Multitype Contact Process on $\Z$: Extinction and Interface

TL;DR

This paper analyzes the behavior of a two-type contact process on the integer lattice, establishing conditions for extinction of a type and demonstrating the tightness of the interface size over time.

Contribution

It provides new criteria for extinction based on initial configurations and proves tightness of the interface size in a specific initial setup.

Findings

A type becomes extinct with probability 1 if initially confined to a finite interval and the other type occupies infinitely many sites outside.

The process's interface size remains tight over time starting from a step initial configuration.

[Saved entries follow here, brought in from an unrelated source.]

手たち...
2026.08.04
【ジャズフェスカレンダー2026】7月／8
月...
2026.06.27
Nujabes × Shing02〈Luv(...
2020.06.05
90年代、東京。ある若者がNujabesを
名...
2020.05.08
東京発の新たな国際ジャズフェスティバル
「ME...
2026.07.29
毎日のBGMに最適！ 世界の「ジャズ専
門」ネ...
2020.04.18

Extinction occurs if and only if the initial configuration is confined and the other type is widespread.

Abstract

We consider a two-type contact process on $\Z$ in which both types have equal finite range and supercritical infection rate. We show that a given type becomes extinct with probability 1 if and only if, in the initial configuration, it is confined to a finite interval $[-L,L]$ and the other type occupies infinitely many sites both in $(-\infty, L)$ and $(L, \infty)$. We also show that, starting from the configuration in which all sites in $(-\infty, 0]$ are occupied by type 1 particles and all sites in $(0, \infty)$ are occupied by type 2 particles, the process $\rho_t$ defined by the size of the interface area between the two types at time $t$ is tight.